Every generation likes to think that they are free, and often, only the clarity of hindsight can reveal just how restricted they actually were. My mother, for example, like many women in the seventies, thought that it was the pinnacle of freedom to have her labour induced, to know what day of the week on which I would be born and make practical arrangements, and to have a kindly midwife look after her newborn while she rested. Looking back on it now, over four decades later, she can more easily see the restrictions placed on her personal freedom that were epitomised when, lost and drug-hazy, she wandered the hospital corridors looking for the baby she knew she had just birthed, but could not find anywhere.

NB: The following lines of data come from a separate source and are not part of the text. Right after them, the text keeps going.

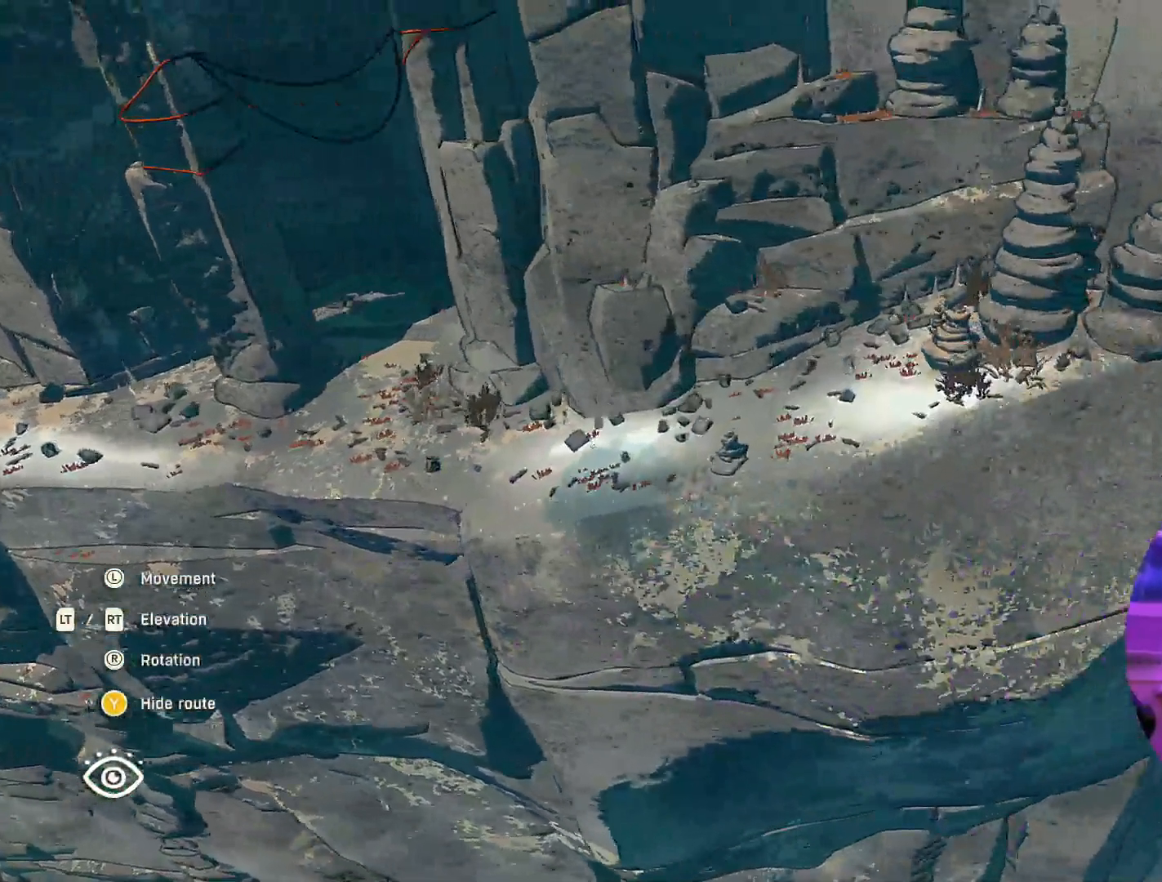
{"buttons": [], "left_stick": "up-right", "right_stick": "center", "events": [[417, "left_stick", "up-right"]]}
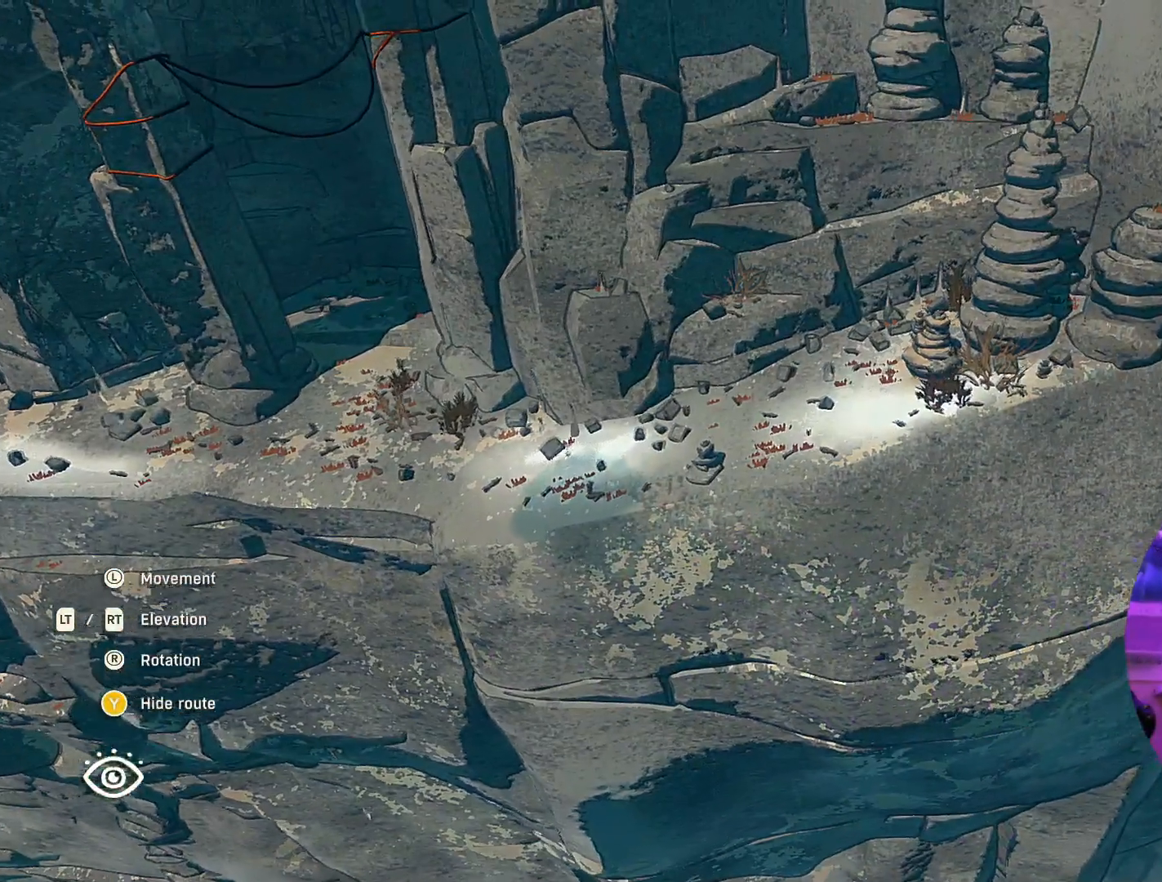
{"buttons": [], "left_stick": "center", "right_stick": "center", "events": [[283, "left_stick", "up"], [483, "left_stick", "center"]]}
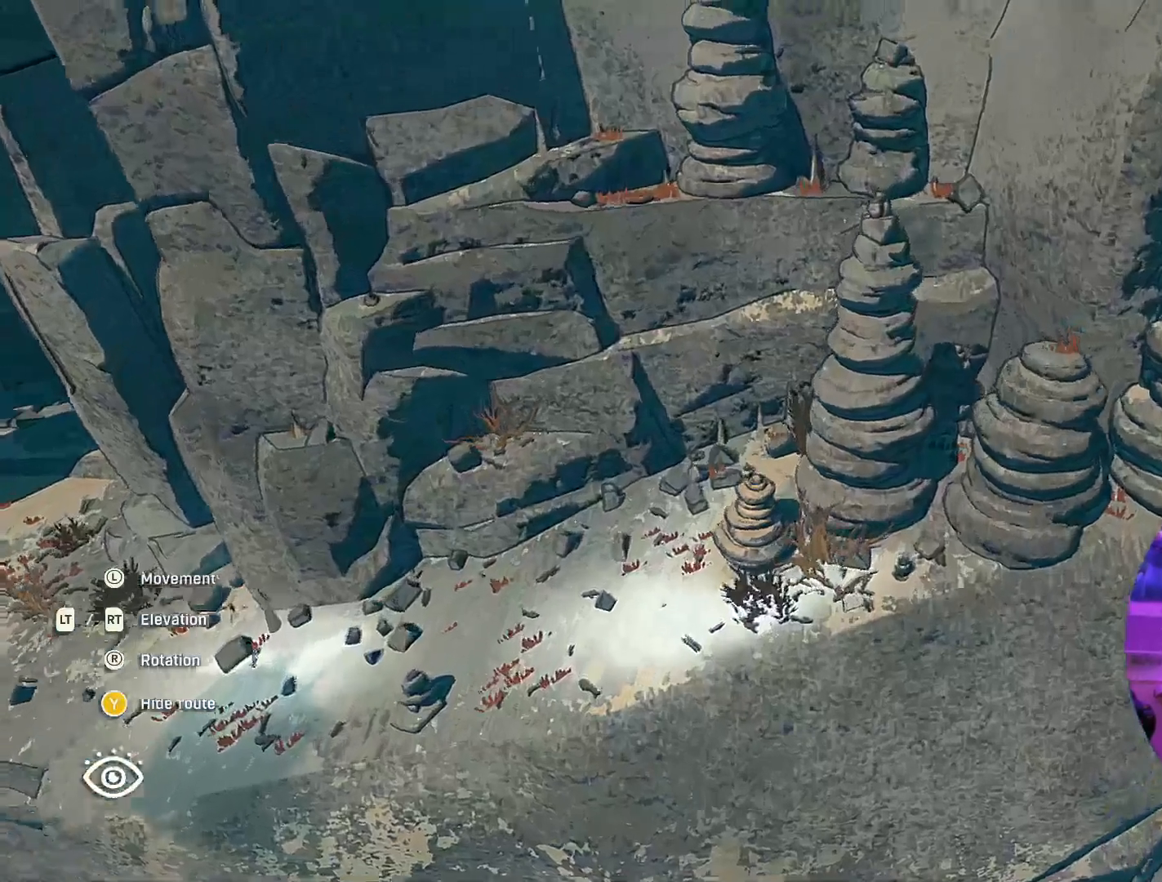
{"buttons": [], "left_stick": "center", "right_stick": "center", "events": []}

It would be foolish to assume that ‘that was then, this is now’ and that there is nothing happening to women in twenty-first-century maternity care that will not, when we look back on it in another forty years, seem laughable or even barbaric. In fact, you don’t necessarily need twenty–twenty hindsight – you only have to talk to women who are experiencing the current birth system to hear a myriad of restrictions, small and large, that are placed on their freedom, and a range of abuses, small and large, that are happening to them and hiding in plain sight in every maternity ward. When I listen to these stories, the same thought keeps coming back to me – birth needs a feminist revolution! But where is it? Where is feminism?